The Hooleys migrated into the tiny home building market almost by accident. They tried RVs and remodeled a caboose, but discovered tiny homes had a winning combination of mobility and quality. They liked the idea of building something from scratch that was high on craftsmanship but low impact, environmentally speaking. For starters, tiny homes simply require less of everything, fewer raw materials, less space and energy. Mobility can also add to the dwelling’s efficiency.
“You can move a tiny home seasonally into shade or sun to conserve energy,” she added. Most tiny homes feature composting toilets, and WITH’s smaller model, dubbed McKenzie, sports portable solar panels and off-grid capabilities. The Hooleys keep transit costs down during building by shopping locally. Their debut model, North Sister, features hardwood floors, a cedar shake exterior, and granite countertops from Bend businesses and cabinets from wood milled in Sisters.
They see tiny homes conserving other things, too. “You shop less.

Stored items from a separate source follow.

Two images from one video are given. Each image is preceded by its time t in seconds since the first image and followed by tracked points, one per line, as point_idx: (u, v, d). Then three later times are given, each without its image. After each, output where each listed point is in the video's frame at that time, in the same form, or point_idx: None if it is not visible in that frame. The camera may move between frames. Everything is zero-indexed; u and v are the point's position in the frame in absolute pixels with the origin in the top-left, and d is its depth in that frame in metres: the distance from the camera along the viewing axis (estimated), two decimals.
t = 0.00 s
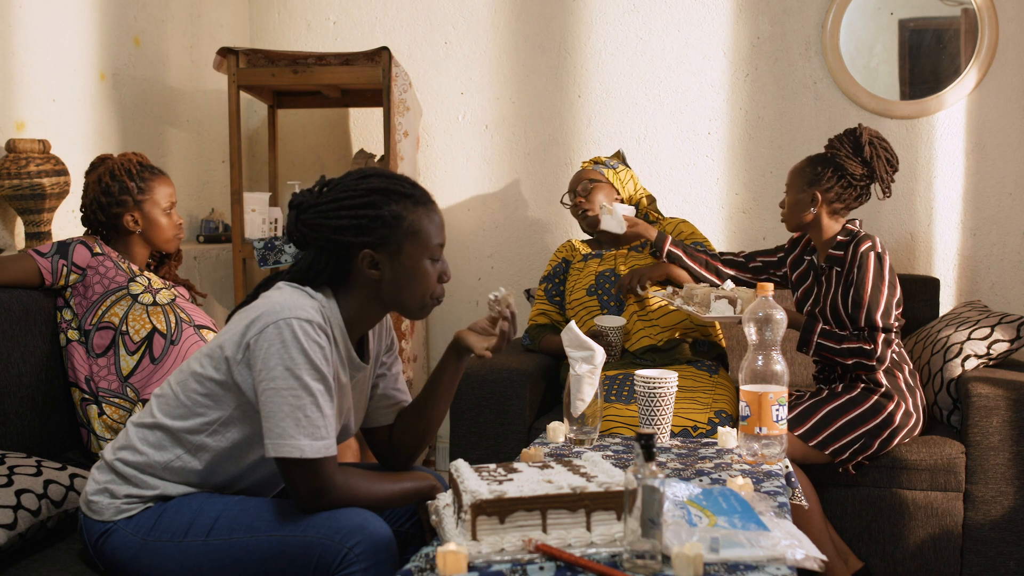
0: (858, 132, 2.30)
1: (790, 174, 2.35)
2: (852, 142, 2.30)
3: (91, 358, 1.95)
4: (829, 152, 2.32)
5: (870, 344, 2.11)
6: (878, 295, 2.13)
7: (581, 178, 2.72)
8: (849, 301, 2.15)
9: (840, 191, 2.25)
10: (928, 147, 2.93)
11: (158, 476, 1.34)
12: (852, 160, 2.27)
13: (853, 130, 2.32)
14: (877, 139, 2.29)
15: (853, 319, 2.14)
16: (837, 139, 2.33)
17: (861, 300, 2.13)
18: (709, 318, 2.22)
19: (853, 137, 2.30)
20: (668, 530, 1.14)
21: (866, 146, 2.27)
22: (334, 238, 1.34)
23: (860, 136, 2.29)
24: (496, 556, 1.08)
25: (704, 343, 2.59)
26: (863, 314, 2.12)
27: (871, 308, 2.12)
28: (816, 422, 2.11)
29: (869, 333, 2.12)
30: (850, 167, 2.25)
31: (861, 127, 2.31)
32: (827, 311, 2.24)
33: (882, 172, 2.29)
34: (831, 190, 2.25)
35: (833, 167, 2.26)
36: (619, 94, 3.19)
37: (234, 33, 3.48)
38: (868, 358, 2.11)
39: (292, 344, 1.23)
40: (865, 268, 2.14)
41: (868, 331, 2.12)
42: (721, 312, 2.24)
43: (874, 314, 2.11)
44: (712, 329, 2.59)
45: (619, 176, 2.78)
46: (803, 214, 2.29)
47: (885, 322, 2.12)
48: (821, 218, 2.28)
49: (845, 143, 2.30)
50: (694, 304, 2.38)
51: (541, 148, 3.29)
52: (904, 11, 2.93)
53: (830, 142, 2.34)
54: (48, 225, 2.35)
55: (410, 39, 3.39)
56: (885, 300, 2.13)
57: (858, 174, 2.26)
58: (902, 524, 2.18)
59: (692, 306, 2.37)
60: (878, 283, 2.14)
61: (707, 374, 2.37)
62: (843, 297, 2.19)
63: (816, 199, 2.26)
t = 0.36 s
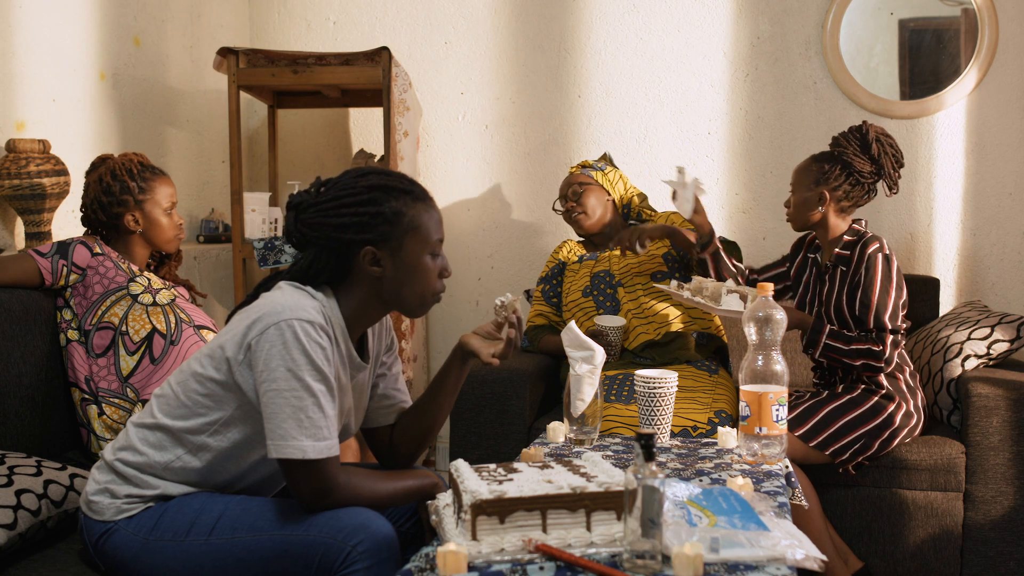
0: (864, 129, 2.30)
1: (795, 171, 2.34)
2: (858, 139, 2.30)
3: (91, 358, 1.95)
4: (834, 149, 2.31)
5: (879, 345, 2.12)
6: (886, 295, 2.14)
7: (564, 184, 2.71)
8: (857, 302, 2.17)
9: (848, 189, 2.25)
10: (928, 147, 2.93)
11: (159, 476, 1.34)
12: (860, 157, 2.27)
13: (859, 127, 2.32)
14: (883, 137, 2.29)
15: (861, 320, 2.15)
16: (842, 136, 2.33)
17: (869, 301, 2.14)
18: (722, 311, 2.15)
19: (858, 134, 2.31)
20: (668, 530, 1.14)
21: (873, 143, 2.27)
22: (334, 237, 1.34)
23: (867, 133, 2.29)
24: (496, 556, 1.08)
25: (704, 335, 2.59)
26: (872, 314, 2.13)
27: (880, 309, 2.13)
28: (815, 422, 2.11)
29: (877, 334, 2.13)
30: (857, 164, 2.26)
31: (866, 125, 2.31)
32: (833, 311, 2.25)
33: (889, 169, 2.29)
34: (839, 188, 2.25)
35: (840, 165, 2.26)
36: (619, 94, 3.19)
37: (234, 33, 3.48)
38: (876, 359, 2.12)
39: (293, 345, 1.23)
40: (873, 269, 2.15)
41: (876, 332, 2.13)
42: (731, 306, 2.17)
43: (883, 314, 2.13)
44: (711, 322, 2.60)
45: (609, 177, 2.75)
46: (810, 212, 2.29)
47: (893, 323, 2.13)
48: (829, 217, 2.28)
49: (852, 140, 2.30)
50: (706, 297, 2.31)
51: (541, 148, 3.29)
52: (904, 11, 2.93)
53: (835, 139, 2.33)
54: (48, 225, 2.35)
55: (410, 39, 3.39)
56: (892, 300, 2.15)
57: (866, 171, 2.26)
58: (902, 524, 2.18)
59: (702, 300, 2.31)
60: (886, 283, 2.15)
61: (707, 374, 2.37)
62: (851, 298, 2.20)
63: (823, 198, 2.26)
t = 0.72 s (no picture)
0: (860, 128, 2.30)
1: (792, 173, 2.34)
2: (855, 139, 2.29)
3: (91, 358, 1.95)
4: (831, 149, 2.31)
5: (884, 346, 2.11)
6: (888, 295, 2.14)
7: (608, 180, 2.68)
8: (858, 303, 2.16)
9: (846, 189, 2.25)
10: (928, 147, 2.93)
11: (161, 476, 1.34)
12: (857, 157, 2.27)
13: (855, 126, 2.31)
14: (880, 135, 2.29)
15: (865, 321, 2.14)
16: (838, 136, 2.32)
17: (872, 301, 2.13)
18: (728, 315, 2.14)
19: (853, 132, 2.31)
20: (668, 530, 1.14)
21: (870, 143, 2.27)
22: (340, 239, 1.33)
23: (863, 132, 2.29)
24: (496, 556, 1.08)
25: (705, 339, 2.57)
26: (875, 314, 2.13)
27: (882, 309, 2.13)
28: (816, 422, 2.11)
29: (881, 335, 2.13)
30: (855, 164, 2.25)
31: (862, 123, 2.31)
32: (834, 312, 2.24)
33: (887, 168, 2.29)
34: (837, 188, 2.25)
35: (838, 165, 2.26)
36: (619, 94, 3.19)
37: (234, 33, 3.48)
38: (881, 359, 2.12)
39: (298, 345, 1.23)
40: (874, 269, 2.15)
41: (880, 332, 2.13)
42: (736, 309, 2.18)
43: (886, 313, 2.13)
44: (712, 323, 2.59)
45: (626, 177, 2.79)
46: (809, 215, 2.29)
47: (897, 324, 2.15)
48: (829, 218, 2.27)
49: (849, 139, 2.30)
50: (711, 301, 2.29)
51: (541, 148, 3.29)
52: (904, 11, 2.93)
53: (832, 139, 2.32)
54: (48, 225, 2.35)
55: (410, 39, 3.39)
56: (894, 300, 2.14)
57: (864, 171, 2.26)
58: (902, 524, 2.18)
59: (708, 303, 2.28)
60: (887, 283, 2.15)
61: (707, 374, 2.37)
62: (852, 299, 2.20)
63: (823, 198, 2.25)
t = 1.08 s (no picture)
0: (857, 127, 2.30)
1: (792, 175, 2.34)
2: (853, 137, 2.29)
3: (91, 358, 1.95)
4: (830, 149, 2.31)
5: (885, 345, 2.13)
6: (889, 296, 2.14)
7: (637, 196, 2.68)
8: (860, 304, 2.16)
9: (847, 188, 2.25)
10: (928, 147, 2.93)
11: (161, 476, 1.33)
12: (856, 156, 2.27)
13: (851, 125, 2.31)
14: (877, 132, 2.29)
15: (867, 321, 2.15)
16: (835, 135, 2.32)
17: (873, 302, 2.14)
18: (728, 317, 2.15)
19: (851, 130, 2.31)
20: (668, 530, 1.14)
21: (868, 141, 2.27)
22: (349, 243, 1.32)
23: (860, 131, 2.29)
24: (497, 556, 1.07)
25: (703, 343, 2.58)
26: (877, 315, 2.13)
27: (883, 309, 2.13)
28: (816, 422, 2.11)
29: (883, 335, 2.14)
30: (855, 163, 2.25)
31: (859, 122, 2.31)
32: (834, 312, 2.24)
33: (886, 164, 2.29)
34: (837, 188, 2.25)
35: (837, 165, 2.26)
36: (619, 93, 3.19)
37: (234, 33, 3.48)
38: (884, 359, 2.13)
39: (301, 345, 1.22)
40: (875, 269, 2.15)
41: (882, 333, 2.14)
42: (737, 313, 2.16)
43: (887, 314, 2.13)
44: (712, 329, 2.59)
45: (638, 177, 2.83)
46: (810, 216, 2.28)
47: (898, 324, 2.16)
48: (830, 219, 2.27)
49: (847, 139, 2.30)
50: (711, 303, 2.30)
51: (541, 148, 3.29)
52: (904, 11, 2.92)
53: (830, 139, 2.32)
54: (48, 225, 2.34)
55: (410, 39, 3.39)
56: (895, 301, 2.15)
57: (863, 169, 2.26)
58: (902, 524, 2.18)
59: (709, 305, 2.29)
60: (888, 284, 2.15)
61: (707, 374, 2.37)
62: (853, 299, 2.20)
63: (823, 199, 2.25)
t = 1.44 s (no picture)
0: (876, 135, 2.33)
1: (810, 168, 2.25)
2: (872, 144, 2.32)
3: (89, 358, 1.95)
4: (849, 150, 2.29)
5: (887, 345, 2.12)
6: (888, 295, 2.14)
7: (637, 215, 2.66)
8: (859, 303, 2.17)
9: (862, 194, 2.30)
10: (927, 147, 2.93)
11: (162, 475, 1.33)
12: (872, 163, 2.31)
13: (871, 131, 2.33)
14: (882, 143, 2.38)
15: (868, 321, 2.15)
16: (857, 138, 2.31)
17: (873, 302, 2.14)
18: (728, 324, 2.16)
19: (863, 132, 2.32)
20: (668, 530, 1.14)
21: (882, 151, 2.33)
22: (355, 249, 1.32)
23: (877, 139, 2.33)
24: (496, 556, 1.07)
25: (703, 345, 2.58)
26: (878, 316, 2.14)
27: (884, 309, 2.14)
28: (816, 422, 2.11)
29: (884, 335, 2.14)
30: (872, 172, 2.30)
31: (875, 130, 2.35)
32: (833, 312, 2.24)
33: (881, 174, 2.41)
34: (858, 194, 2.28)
35: (863, 172, 2.28)
36: (619, 93, 3.19)
37: (234, 33, 3.48)
38: (886, 359, 2.13)
39: (304, 344, 1.22)
40: (874, 269, 2.15)
41: (883, 333, 2.14)
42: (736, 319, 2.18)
43: (887, 314, 2.13)
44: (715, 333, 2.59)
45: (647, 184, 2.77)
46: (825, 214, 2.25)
47: (898, 323, 2.16)
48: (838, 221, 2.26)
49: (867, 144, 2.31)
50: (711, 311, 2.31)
51: (541, 148, 3.29)
52: (904, 11, 2.92)
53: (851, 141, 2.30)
54: (47, 225, 2.34)
55: (410, 39, 3.39)
56: (895, 300, 2.15)
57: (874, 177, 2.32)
58: (902, 524, 2.18)
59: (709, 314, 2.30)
60: (888, 283, 2.15)
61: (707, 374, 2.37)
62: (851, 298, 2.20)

With each purchase you consider, ‘Where would I put it? Do I love it more than what I have?’ So, your income goes farther,” said Mary Esther. Although WITH exists on the higher end of the tiny house price range, the Hooleys work to balance custom home quality with affordability. “You still have to come up with a six or seven-year payment, like a car, but it is better than a thirty-year mortgage,” said Spud.
Tiny Home resident Tamara Heauser bought the North Sister model last year, after touring it at an expo. “I wasn’t planning to buy a tiny house, I just wanted ideas for my own design,” explained Heauser. She had designed a custom home and remodeled a cabin previously. Although accustomed to beautiful aesthetics, she’s also lived in 400-square-foot spaces and even a tree house. She wanted mobility with custom-home quality, and her North Sister model fit the bill.
“I don’t feel it’s about not having things,” she said. “It’s more about choosing things that I use and value. It contributes to a simpler lifestyle.”